#### [TASK OBJECTIVE]
Your copy should hold only the lines from the one with "160 mm. Female patient." to the one with "(x=154, y=172) px", both included, each exactly as it stands below, with no pictures.

#### [RECORDS FOR THIS TASK]
--------------------
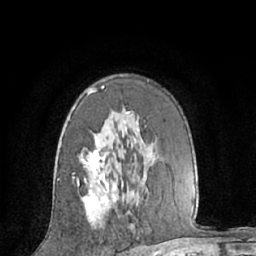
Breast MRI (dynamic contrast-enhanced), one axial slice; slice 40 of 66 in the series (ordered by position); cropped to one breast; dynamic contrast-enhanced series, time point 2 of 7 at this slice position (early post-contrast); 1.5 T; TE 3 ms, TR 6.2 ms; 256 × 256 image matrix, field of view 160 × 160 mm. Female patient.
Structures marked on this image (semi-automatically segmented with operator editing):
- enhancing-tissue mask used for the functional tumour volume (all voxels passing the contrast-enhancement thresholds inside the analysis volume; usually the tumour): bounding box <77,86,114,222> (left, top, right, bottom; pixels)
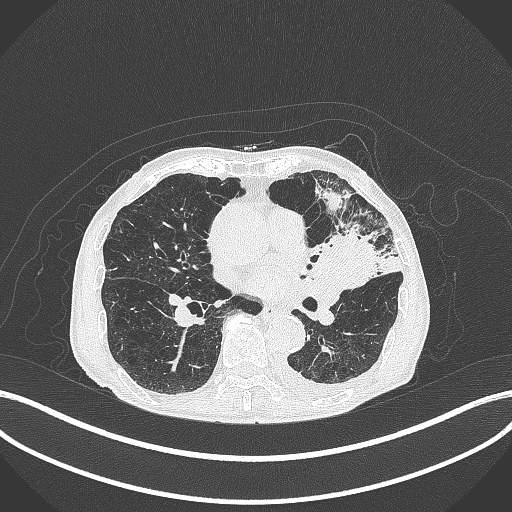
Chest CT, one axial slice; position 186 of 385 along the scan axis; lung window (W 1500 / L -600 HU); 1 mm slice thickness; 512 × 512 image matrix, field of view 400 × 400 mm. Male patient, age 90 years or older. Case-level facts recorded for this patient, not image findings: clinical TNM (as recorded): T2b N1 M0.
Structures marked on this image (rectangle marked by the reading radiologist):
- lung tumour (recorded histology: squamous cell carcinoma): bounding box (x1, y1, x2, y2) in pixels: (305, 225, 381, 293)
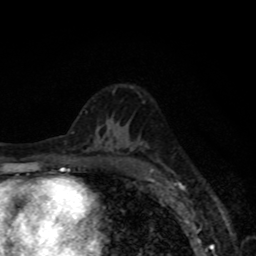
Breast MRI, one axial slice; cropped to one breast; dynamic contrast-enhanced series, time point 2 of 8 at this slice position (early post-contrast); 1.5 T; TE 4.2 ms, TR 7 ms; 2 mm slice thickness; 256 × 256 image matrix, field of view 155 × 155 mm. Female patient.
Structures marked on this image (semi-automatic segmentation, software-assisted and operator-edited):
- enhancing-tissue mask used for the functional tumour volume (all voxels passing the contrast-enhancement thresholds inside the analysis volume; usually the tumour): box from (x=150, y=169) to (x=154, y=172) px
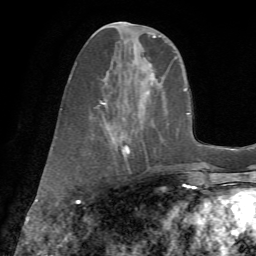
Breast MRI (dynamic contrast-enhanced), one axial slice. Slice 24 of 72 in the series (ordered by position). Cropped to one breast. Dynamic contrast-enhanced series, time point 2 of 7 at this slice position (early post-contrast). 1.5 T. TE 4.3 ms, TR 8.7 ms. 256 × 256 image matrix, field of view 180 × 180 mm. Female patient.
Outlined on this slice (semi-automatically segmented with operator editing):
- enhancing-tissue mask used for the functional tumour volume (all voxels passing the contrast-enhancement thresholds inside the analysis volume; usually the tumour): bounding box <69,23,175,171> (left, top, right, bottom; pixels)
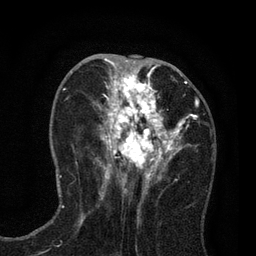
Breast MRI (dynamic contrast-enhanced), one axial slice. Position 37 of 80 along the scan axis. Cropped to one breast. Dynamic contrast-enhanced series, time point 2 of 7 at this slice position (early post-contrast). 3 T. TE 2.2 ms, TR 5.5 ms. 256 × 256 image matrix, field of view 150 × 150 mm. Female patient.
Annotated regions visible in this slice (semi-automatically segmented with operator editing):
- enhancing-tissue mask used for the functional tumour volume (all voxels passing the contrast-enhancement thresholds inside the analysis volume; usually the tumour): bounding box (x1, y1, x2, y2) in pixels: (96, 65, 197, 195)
--------------------
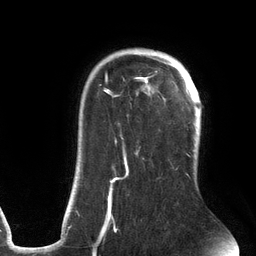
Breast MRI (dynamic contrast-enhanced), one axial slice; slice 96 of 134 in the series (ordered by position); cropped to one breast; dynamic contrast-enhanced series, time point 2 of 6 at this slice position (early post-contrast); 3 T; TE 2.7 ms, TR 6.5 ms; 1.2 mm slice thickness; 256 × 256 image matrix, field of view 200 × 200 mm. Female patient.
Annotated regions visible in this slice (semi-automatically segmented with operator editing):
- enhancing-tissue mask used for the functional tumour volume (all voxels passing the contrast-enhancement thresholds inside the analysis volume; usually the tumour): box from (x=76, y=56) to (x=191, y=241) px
--------------------
#### [SOLUTION FOR THIS TASK]
Breast MRI (dynamic contrast-enhanced), one axial slice; slice 40 of 66 in the series (ordered by position); cropped to one breast; dynamic contrast-enhanced series, time point 2 of 7 at this slice position (early post-contrast); 1.5 T; TE 3 ms, TR 6.2 ms; 256 × 256 image matrix, field of view 160 × 160 mm. Female patient.
Structures marked on this image (semi-automatically segmented with operator editing):
- enhancing-tissue mask used for the functional tumour volume (all voxels passing the contrast-enhancement thresholds inside the analysis volume; usually the tumour): bounding box <77,86,114,222> (left, top, right, bottom; pixels)
Chest CT, one axial slice; position 186 of 385 along the scan axis; lung window (W 1500 / L -600 HU); 1 mm slice thickness; 512 × 512 image matrix, field of view 400 × 400 mm. Male patient, age 90 years or older. Case-level facts recorded for this patient, not image findings: clinical TNM (as recorded): T2b N1 M0.
Structures marked on this image (rectangle marked by the reading radiologist):
- lung tumour (recorded histology: squamous cell carcinoma): bounding box (x1, y1, x2, y2) in pixels: (305, 225, 381, 293)
Breast MRI, one axial slice; cropped to one breast; dynamic contrast-enhanced series, time point 2 of 8 at this slice position (early post-contrast); 1.5 T; TE 4.2 ms, TR 7 ms; 2 mm slice thickness; 256 × 256 image matrix, field of view 155 × 155 mm. Female patient.
Structures marked on this image (semi-automatic segmentation, software-assisted and operator-edited):
- enhancing-tissue mask used for the functional tumour volume (all voxels passing the contrast-enhancement thresholds inside the analysis volume; usually the tumour): box from (x=150, y=169) to (x=154, y=172) px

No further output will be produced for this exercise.